La estrategia judicial impulsada por Pablo Félix Trueba, Secretario General del Sindicato Marítimo de Pescadores (SIMAPE) y su apoderado legal, Martín Fernando Yocca, sufrió un revés en los últimos días luego que la justicia dejara sin efecto la medida cautelar que suspendía artículos de la reforma laboral vinculados al trabajo embarcado. Sin embargo, el gremio ya obtuvo la concesión de la apelación presentada contra esa resolución y buscará que la Cámara revise el caso.
La cautelar había sido otorgada por el juez laboral Raúl Horacio Ojeda y suspendía la aplicación de disposiciones vinculadas a la exclusión del personal embarcado de la Ley de Contrato de Trabajo, las modificaciones al derecho de huelga y los cambios en la ultraactividad de los convenios colectivos. La medida representaba uno de los avances judiciales más importantes obtenidos hasta el momento por los sindicatos marítimos que cuestionan la Ley 27.802.

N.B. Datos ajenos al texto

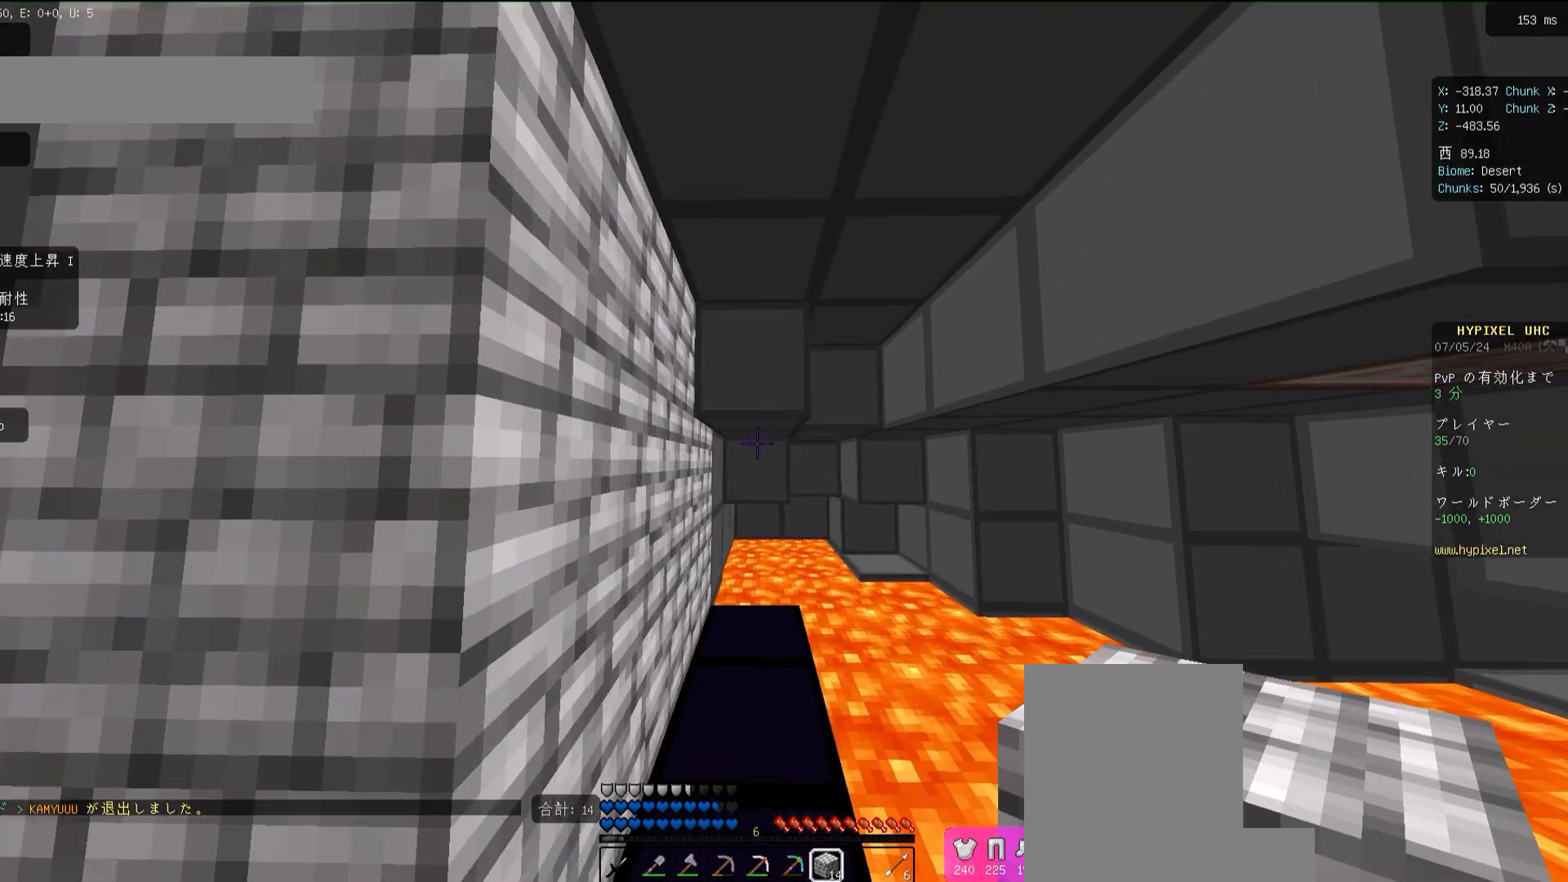
{"keys": ["w"], "mouse": [], "events": [[17, "w", "down"]]}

No obstante, una resolución posterior dejó sin efecto esa protección cautelar, por lo que actualmente los artículos cuestionados vuelven a encontrarse plenamente vigentes mientras continúa la discusión judicial sobre el fondo del asunto.
Frente a ese escenario, el SIMAPE presentó el pasado 17 de junio un recurso de apelación en el que cuestiona los fundamentos utilizados para dejar sin efecto la medida. El escrito fue elaborado por Yocca, quien sostiene que el planteo impulsado por el sindicato marítimo fue analizado como si se tratara de una derivación de la causa promovida por la Confederación General del Trabajo (CGT), cuando en realidad —afirma— posee características propias y diferenciadas.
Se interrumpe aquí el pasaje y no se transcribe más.